An Accountable Program
No person or corporation should excessively profit from Medi-Cal participation. Every dollar should contribute to the health and welfare of Medi-Cal members and be reinvested in the communities most impacted by poverty.
Medi-Cal should be governed by and accountable to those it serves. Governance structures should ensure that those served by the program have real decision-making power over how resources are spent and services are delivered.
Data collection, metrics and measurements should be aligned with the needs and priorities of members and other decision makers and should correspond directly to accountability, with meaningful incentives and penalties attached. Metrics should also capture and create accountability for reducing and eliminating racial and ethnic health inequities.

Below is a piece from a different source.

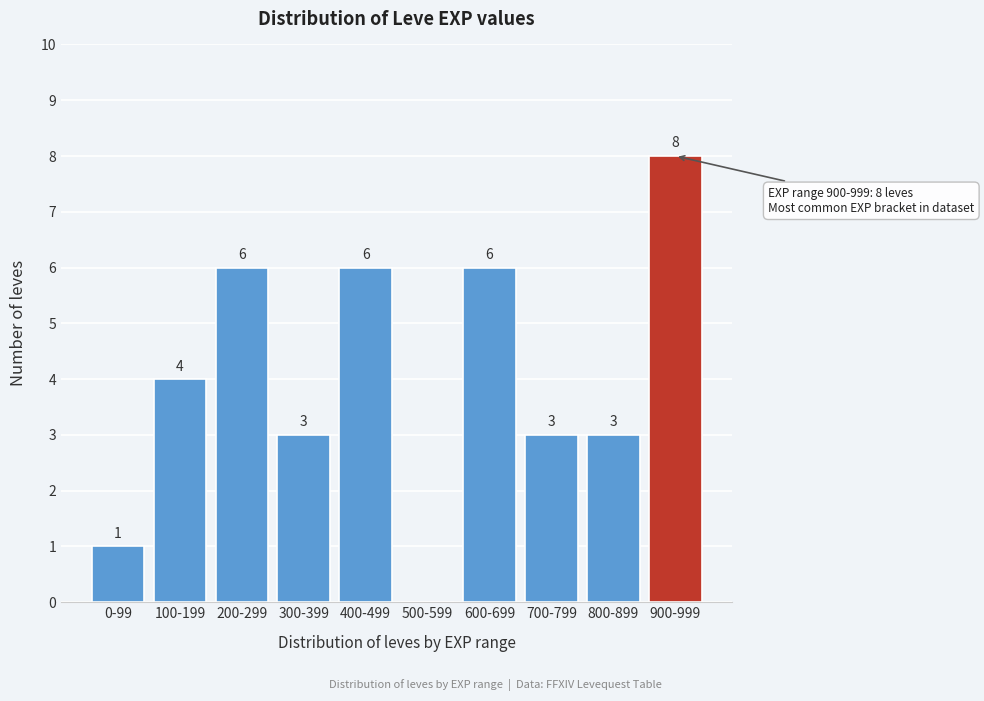

Reading left to right, list all the values displayed in this chart.

0-99=1	100-199=4	200-299=6	300-399=3	400-499=6	500-599=0	600-699=6	700-799=3	800-899=3	900-999=8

As an entitlement program, Medi-Cal must include important rights and protections under the law for its members. The rights must be accounted for, realized and enforced. Medi-Cal members should be treated with dignity and respect, provided with timely and culturally and linguistically appropriate care, and have access to resources to address concerns.
A Sustainable Program
A strengthened, consumer-centered Medicaid program should move toward a unified health care delivery system in which a consumer’s source of coverage is invisible at the point of care and not determine their access, quality of care, or health outcomes. Consumers should have choice in providers and access to substantially similar provider networks in Medi-Cal as in other health coverage.
California must insulate Medi-Cal against state and federal policy and budget cuts by addressing the need for additional state revenue and containing excessive, profit-driven health care cost growth.
Medi-Cal is only as strong as the workforce that delivers its care. There is no replacement for human connection in health care. California must ensure that Medi-Cal members have access to a sufficient, stable, and culturally concordant workforce – a workforce that reflects the diversity of the communities it serves and is fairly compensated for the essential work it provides.